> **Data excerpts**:

----

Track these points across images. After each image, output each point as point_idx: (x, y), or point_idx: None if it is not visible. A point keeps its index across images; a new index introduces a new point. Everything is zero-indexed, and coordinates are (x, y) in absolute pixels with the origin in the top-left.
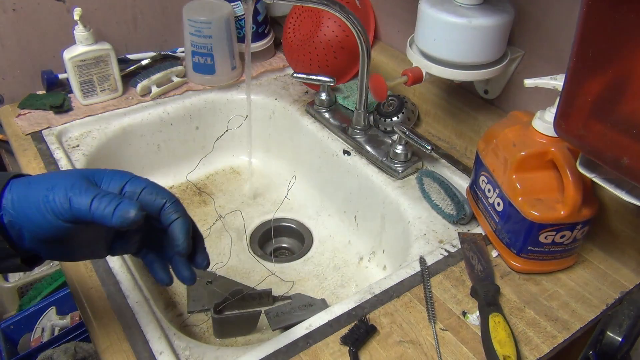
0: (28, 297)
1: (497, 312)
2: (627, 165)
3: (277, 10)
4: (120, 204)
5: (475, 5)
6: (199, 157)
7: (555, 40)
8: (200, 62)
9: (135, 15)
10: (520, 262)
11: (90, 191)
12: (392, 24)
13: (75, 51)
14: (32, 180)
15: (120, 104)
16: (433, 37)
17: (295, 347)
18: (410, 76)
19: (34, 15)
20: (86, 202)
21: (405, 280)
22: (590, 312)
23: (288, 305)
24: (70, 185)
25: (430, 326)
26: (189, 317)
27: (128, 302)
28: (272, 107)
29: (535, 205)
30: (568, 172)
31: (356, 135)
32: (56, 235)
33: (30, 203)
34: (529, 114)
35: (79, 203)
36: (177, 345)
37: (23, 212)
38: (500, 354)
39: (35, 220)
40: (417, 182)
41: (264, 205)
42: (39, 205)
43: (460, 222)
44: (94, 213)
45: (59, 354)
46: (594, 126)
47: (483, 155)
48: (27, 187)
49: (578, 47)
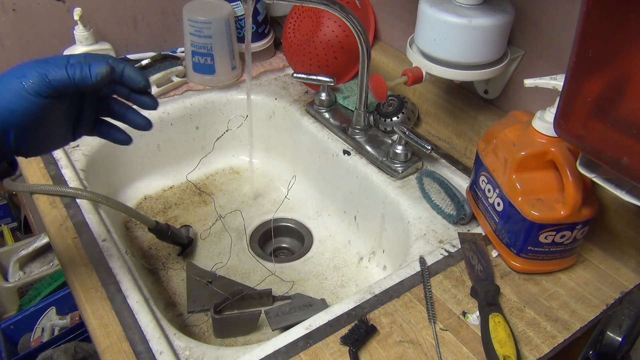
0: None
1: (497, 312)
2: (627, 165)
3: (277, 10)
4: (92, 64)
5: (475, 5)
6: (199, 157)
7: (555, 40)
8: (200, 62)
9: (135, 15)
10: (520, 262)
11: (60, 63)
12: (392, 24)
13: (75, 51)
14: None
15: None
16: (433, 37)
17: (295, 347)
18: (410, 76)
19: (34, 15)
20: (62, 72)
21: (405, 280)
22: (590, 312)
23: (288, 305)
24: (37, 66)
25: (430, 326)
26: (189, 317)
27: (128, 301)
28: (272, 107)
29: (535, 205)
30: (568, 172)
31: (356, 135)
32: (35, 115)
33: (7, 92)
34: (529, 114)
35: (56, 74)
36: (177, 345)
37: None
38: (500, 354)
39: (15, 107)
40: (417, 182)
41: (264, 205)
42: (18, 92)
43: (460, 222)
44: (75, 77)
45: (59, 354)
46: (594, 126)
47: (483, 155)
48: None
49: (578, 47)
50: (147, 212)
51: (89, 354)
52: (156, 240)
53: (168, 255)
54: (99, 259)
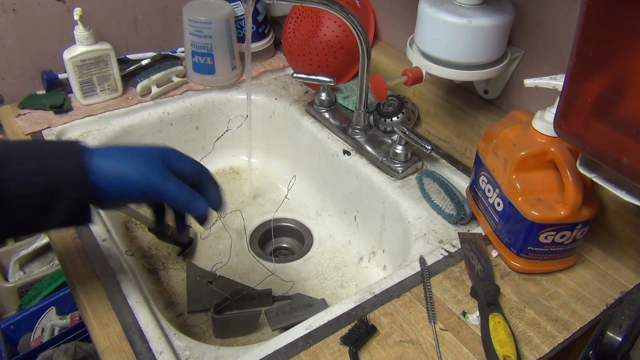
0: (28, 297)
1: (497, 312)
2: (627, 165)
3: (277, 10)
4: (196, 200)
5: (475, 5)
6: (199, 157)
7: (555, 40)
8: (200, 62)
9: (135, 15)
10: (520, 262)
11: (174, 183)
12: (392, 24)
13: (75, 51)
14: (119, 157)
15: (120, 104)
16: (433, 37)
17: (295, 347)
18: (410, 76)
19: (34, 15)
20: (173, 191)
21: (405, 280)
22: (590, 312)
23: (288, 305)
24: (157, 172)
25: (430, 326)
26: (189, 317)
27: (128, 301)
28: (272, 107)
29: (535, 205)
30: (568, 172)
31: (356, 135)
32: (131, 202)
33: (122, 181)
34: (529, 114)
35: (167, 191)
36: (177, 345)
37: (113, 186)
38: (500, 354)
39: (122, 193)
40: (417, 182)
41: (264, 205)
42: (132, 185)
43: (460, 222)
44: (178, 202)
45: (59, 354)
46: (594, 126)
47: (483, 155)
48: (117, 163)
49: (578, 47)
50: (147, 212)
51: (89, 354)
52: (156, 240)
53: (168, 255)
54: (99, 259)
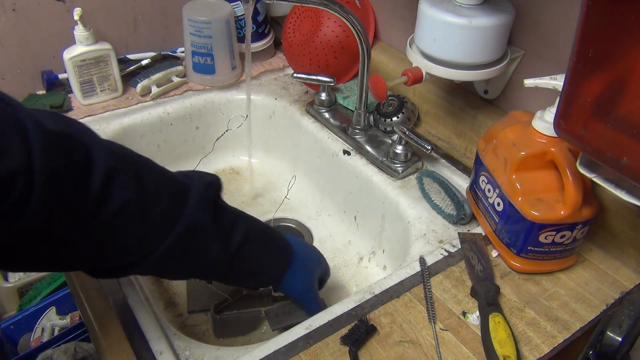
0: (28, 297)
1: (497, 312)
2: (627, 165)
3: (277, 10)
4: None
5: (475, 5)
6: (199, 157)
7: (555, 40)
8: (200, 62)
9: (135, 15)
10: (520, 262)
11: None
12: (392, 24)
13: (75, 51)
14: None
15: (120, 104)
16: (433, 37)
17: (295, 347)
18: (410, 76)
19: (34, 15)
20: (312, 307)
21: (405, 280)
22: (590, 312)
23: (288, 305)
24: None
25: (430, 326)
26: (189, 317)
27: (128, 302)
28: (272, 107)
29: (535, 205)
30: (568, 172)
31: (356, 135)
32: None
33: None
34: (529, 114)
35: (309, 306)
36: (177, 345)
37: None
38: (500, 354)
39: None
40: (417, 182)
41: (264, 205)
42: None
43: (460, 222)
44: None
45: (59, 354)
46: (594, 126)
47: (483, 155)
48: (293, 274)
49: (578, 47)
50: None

----

Would you repeat the entries exactly, but with no pictures?

Track these points across images. After each image, output each point as point_idx: (x, y), or point_idx: None if it is not visible. A point keeps its index across images; a new index introduces a new point. Everything is zero-indexed, and coordinates are (x, y) in absolute pixels with the origin in the top-left.
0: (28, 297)
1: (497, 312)
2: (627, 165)
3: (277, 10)
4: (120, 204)
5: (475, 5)
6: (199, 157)
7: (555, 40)
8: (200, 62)
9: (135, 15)
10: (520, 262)
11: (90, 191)
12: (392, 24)
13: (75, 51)
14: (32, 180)
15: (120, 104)
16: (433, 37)
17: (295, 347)
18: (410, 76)
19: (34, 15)
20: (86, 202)
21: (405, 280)
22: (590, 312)
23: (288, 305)
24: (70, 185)
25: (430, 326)
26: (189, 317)
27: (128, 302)
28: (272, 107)
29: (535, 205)
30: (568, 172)
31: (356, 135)
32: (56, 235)
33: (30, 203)
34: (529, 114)
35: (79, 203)
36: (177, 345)
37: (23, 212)
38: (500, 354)
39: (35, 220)
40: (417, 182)
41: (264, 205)
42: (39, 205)
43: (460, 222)
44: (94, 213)
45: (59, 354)
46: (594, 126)
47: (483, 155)
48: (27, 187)
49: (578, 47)
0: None
1: (497, 312)
2: (627, 165)
3: (277, 10)
4: (92, 64)
5: (475, 5)
6: (199, 157)
7: (555, 40)
8: (200, 62)
9: (135, 15)
10: (520, 262)
11: (60, 63)
12: (392, 24)
13: (75, 51)
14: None
15: None
16: (433, 37)
17: (295, 347)
18: (410, 76)
19: (34, 15)
20: (62, 72)
21: (405, 280)
22: (590, 312)
23: (288, 305)
24: (37, 66)
25: (430, 326)
26: (189, 317)
27: (128, 301)
28: (272, 107)
29: (535, 205)
30: (568, 172)
31: (356, 135)
32: (35, 115)
33: (7, 92)
34: (529, 114)
35: (56, 74)
36: (177, 345)
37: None
38: (500, 354)
39: (15, 107)
40: (417, 182)
41: (264, 205)
42: (18, 92)
43: (460, 222)
44: (75, 77)
45: (59, 354)
46: (594, 126)
47: (483, 155)
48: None
49: (578, 47)
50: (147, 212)
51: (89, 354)
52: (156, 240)
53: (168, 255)
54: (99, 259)
0: (28, 297)
1: (497, 312)
2: (627, 165)
3: (277, 10)
4: (196, 200)
5: (475, 5)
6: (199, 157)
7: (555, 40)
8: (200, 62)
9: (135, 15)
10: (520, 262)
11: (174, 183)
12: (392, 24)
13: (75, 51)
14: (119, 157)
15: (120, 104)
16: (433, 37)
17: (295, 347)
18: (410, 76)
19: (34, 15)
20: (173, 191)
21: (405, 280)
22: (590, 312)
23: (288, 305)
24: (157, 172)
25: (430, 326)
26: (189, 317)
27: (128, 301)
28: (272, 107)
29: (535, 205)
30: (568, 172)
31: (356, 135)
32: (131, 202)
33: (122, 181)
34: (529, 114)
35: (167, 191)
36: (177, 345)
37: (113, 186)
38: (500, 354)
39: (122, 193)
40: (417, 182)
41: (264, 205)
42: (132, 185)
43: (460, 222)
44: (178, 202)
45: (59, 354)
46: (594, 126)
47: (483, 155)
48: (117, 163)
49: (578, 47)
50: (147, 212)
51: (89, 354)
52: (156, 240)
53: (168, 255)
54: (99, 259)
0: (28, 297)
1: (497, 312)
2: (627, 165)
3: (277, 10)
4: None
5: (475, 5)
6: (199, 157)
7: (555, 40)
8: (200, 62)
9: (135, 15)
10: (520, 262)
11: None
12: (392, 24)
13: (75, 51)
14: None
15: (120, 104)
16: (433, 37)
17: (295, 347)
18: (410, 76)
19: (34, 15)
20: (312, 307)
21: (405, 280)
22: (590, 312)
23: (288, 305)
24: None
25: (430, 326)
26: (189, 317)
27: (128, 302)
28: (272, 107)
29: (535, 205)
30: (568, 172)
31: (356, 135)
32: None
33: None
34: (529, 114)
35: (309, 306)
36: (177, 345)
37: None
38: (500, 354)
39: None
40: (417, 182)
41: (264, 205)
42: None
43: (460, 222)
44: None
45: (59, 354)
46: (594, 126)
47: (483, 155)
48: (293, 274)
49: (578, 47)
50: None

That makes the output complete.